Des conséquences parfois irréversibles

Si le lancement concret du projet de CUSS l’an dernier représente un énorme pas en avant, il comporte toutefois des aspects qui restent problématiques pour une mise en œuvre la plus inclusive possible sur le terrain : pour bénéficier de cette mesure, les personnes ne doivent pas être affiliées à un système de protection sociale dans un autre pays, et justifier de plus de trois mois de présence sur le territoire – pour éviter des abus, selon le gouvernement.

Des adaptations pourraient être étudiées, alors que les chiffres collectés par Médecins du monde sont alarmants : 97 % des personnes accueillies vivent sous le seuil de pauvreté et 87 % déclarent n’avoir aucune aide pour payer leurs frais médicaux. D’où un manque de suivi médical et un état de santé fortement dégradé, avec des maladies à un stade avancé et des conséquences parfois irréversibles.
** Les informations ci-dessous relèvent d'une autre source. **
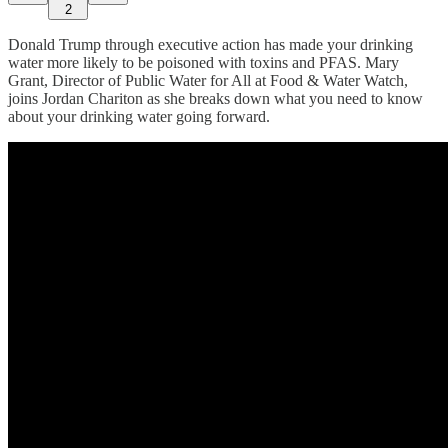
2
Donald Trump through executive action has made your drinking
water more likely to be poisoned with toxins and PFAS. Mary
Grant, Director of Public Water for All at Food & Water Watch,
joins Jordan Chariton as she breaks down what you need to know
about your drinking water going forward.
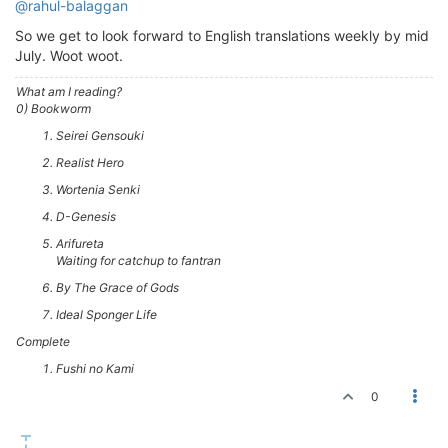
@rahul-balaggan
So we get to look forward to English translations weekly by mid
July. Woot woot.
What am I reading?
0) Bookworm
Seirei Gensouki
Realist Hero
Wortenia Senki
D-Genesis
Arifureta
Waiting for catchup to fantran
By The Grace of Gods
Ideal Sponger Life
Complete
Fushi no Kami
0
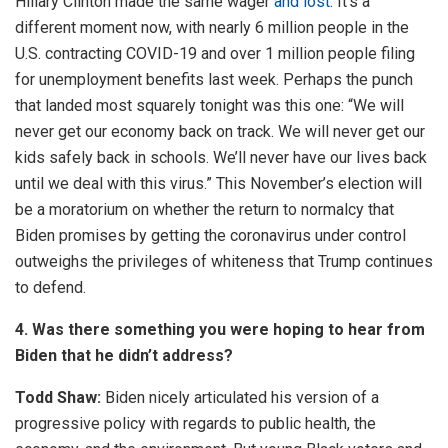
Hillary Clinton made the same wager
and lost
. It’s a
different moment now, with nearly 6 million people in the
U.S. contracting COVID-19 and over 1 million people filing
for unemployment benefits last week. Perhaps the punch
that landed most squarely tonight was this one: “We will
never get our economy back on track. We will never get our
kids safely back in schools. We’ll never have our lives back
until we deal with this virus.” This November’s election will
be a moratorium on whether the return to normalcy that
Biden promises by getting the coronavirus under control
outweighs the privileges of whiteness that Trump continues
to defend.
4. Was there something you were hoping to hear from
Biden that he didn’t address?
Todd Shaw:
Biden nicely articulated his version of a
progressive policy with regards to public health, the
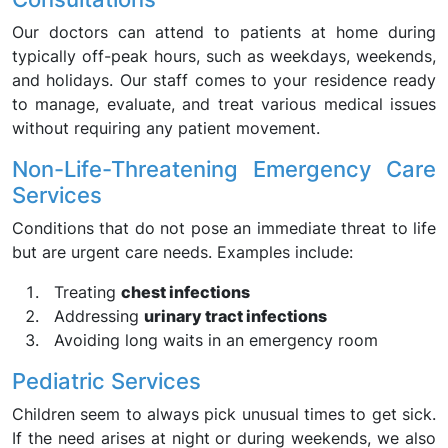
Our doctors can attend to patients at home during
typically off-peak hours, such as weekdays, weekends,
and holidays. Our staff comes to your residence ready
to manage, evaluate, and treat various medical issues
without requiring any patient movement.
Non-Life-Threatening Emergency Care
Services
Conditions that do not pose an immediate threat to life
but are urgent care needs. Examples include:
Treating
chest infections
Addressing
urinary tract infections
Avoiding long waits in an emergency room
Pediatric Services
Children seem to always pick unusual times to get sick.
If the need arises at night or during weekends, we also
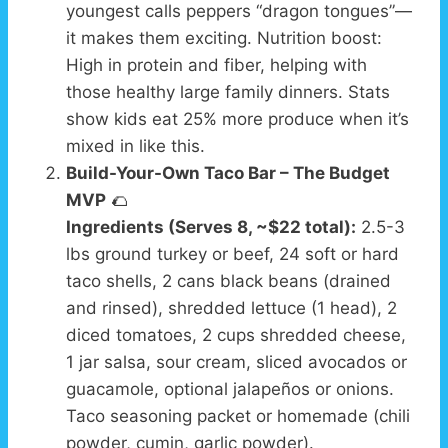
youngest calls peppers “dragon tongues”—
it makes them exciting. Nutrition boost:
High in protein and fiber, helping with
those healthy large family dinners. Stats
show kids eat 25% more produce when it’s
mixed in like this.
Build-Your-Own Taco Bar – The Budget
MVP
🌮
Ingredients (Serves 8, ~$22 total):
2.5-3
lbs ground turkey or beef, 24 soft or hard
taco shells, 2 cans black beans (drained
and rinsed), shredded lettuce (1 head), 2
diced tomatoes, 2 cups shredded cheese,
1 jar salsa, sour cream, sliced avocados or
guacamole, optional jalapeños or onions.
Taco seasoning packet or homemade (chili
powder, cumin, garlic powder).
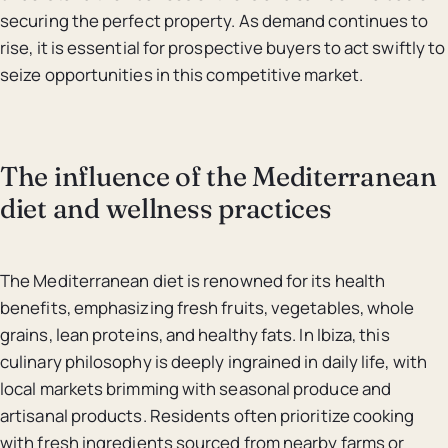
securing the perfect property. As demand continues to
rise, it is essential for prospective buyers to act swiftly to
seize opportunities in this competitive market.
The influence of the Mediterranean
diet and wellness practices
The Mediterranean diet is renowned for its health
benefits, emphasizing fresh fruits, vegetables, whole
grains, lean proteins, and healthy fats. In Ibiza, this
culinary philosophy is deeply ingrained in daily life, with
local markets brimming with seasonal produce and
artisanal products. Residents often prioritize cooking
with fresh ingredients sourced from nearby farms or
La moitié des nouveaux patients présentent aussi une pathologie chronique nécessitant un suivi voire un traitement.

L’association révèle également que les difficultés d’accès aux soins ont tendance à s’inscrire dans la durée : «Les personnes vivent parfois de très nombreuses années au Luxembourg sans pouvoir aller chez le médecin alors qu’elles sont majoritairement atteintes de pathologies chroniques», explique Sylvie Martin. À peine 7 % des patients rencontrés disposaient d’une carte de la CNS, et une large partie ignorait si elle était encore active.

Enfin, pour que personne n’ait à renoncer à des soins, l’association plaide en faveur de la généralisation du tiers-payant à toutes les personnes vulnérables et ce, pour tous les actes médicaux, en attendant l’introduction du paiement direct immédiat, promis par le gouvernement au cours de ces prochains mois, et qui permettra de ne plus avoir à avancer le montant remboursé par la CNS chez son médecin ou son dentiste.

Les femmes davantage exposées

Si deux tiers des bénéficiaires de Médecins du monde en 2021 étaient des hommes, âgés de 30 à 49 ans pour la plupart, la proportion de femmes accueillies croît d’année en année, tandis qu’elles cumulent les difficultés : ainsi, 65 % se retrouvent dans une situation de dépendance en étant hébergées par de la famille ou un ami, faisant grimper le risque de d’abus. 62 % n’ont ni activité ni ressource et 85 % aucune prise en charge de leurs frais médicaux. Enfin, l’association observe que ces femmes accèdent difficilement à la médecine préventive (dépistages, frottis, contraception) quand 70 % auraient besoin d’un traitement régulier pour soigner une pathologie.